*PASSAGE TO READ:*
--

Last week was a painful one for the supermarket industry. Hampered by food deflation, Sprouts Farmers Market (NASDAQ:SFM) and Supervalu (NYSE:SVU) both lowered their guidance for the full year. On Friday, Kroger (NYSE:KR) followed suit in its second-quarter earnings report, which included its slowest comparable-sales growth in six years, at 1.7%.
Shares of the nation's largest grocery chain slipped to a 52-week low in the aftermath of the report and are now down 26% after shares more than tripled from 2012 to 2015. This year's pullback could set up a good buying opportunity for the stock. Let's take a look at the evidence.
Kroger's slide this year has made the stock cheap based on conventional measurements. At a P/E of less than 15, its valuation is lower than those of many of its peers, as the chart below indicates.
|Sprouts Farmers Market||20.4|
|Whole Foods Market||19.4|
Kroger's valuation is also discounted compared to the S&P 500's P/E at nearly 25, and its earnings valuation is also the lowest it's been since early 2014. A low price alone doesn't justify a buy; the stock needs to offer good value. However, even as comparable sales have slowed, they're still better than all of its rivals above, except for Costco, which reported adjusted comparable sales growth of 2% in the U.S. in its most recent quarter.
2. Flawless execution
This past quarter was the company's 51st consecutive period with positive comparable sales, a streak dating back to 2004 that's virtually unmatched in retail. Those increases encompass a time of transition in the industry as Wal-Mart added grocery departments to many of its stores and consumer demand shifted to organic and natural foods.
Through its Customer 1st strategy, Kroger has consistently implemented improvements like rolling out store brands such as Simple Truth, its organic line, offering craft beer on tap inside stores, and harnessing technology to improve its loyalty programs.

--

*TASKS TO CARRY OUT:*
#1 Answer these questions about the Kroger article:
(a) What comparable-sales growth did Kroger report in its second quarter?
(b) By what percentage are Kroger shares now down?
(c) What is the name of Kroger's organic store brand?
#2 Retype the Kroger article from "Kroger's slide this" up to and including "chart below indicates.".
The entries have no role here.

Records from a dataset:
--

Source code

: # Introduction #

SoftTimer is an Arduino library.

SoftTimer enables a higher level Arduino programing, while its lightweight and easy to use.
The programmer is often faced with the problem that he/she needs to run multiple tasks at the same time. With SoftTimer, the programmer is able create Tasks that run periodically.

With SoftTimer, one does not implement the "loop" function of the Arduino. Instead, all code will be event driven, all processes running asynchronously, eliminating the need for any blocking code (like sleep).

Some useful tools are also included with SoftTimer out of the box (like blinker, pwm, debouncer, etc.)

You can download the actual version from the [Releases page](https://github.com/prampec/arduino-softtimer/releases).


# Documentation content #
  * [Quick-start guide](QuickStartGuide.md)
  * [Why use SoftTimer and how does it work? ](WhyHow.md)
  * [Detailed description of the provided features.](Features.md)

--

*PER-TASK ANSWERS:*
#1
(a) 1.7%
(b) 26%
(c) Simple Truth

#2
Kroger's slide this year has made the stock cheap based on conventional measurements. At a P/E of less than 15, its valuation is lower than those of many of its peers, as the chart below indicates.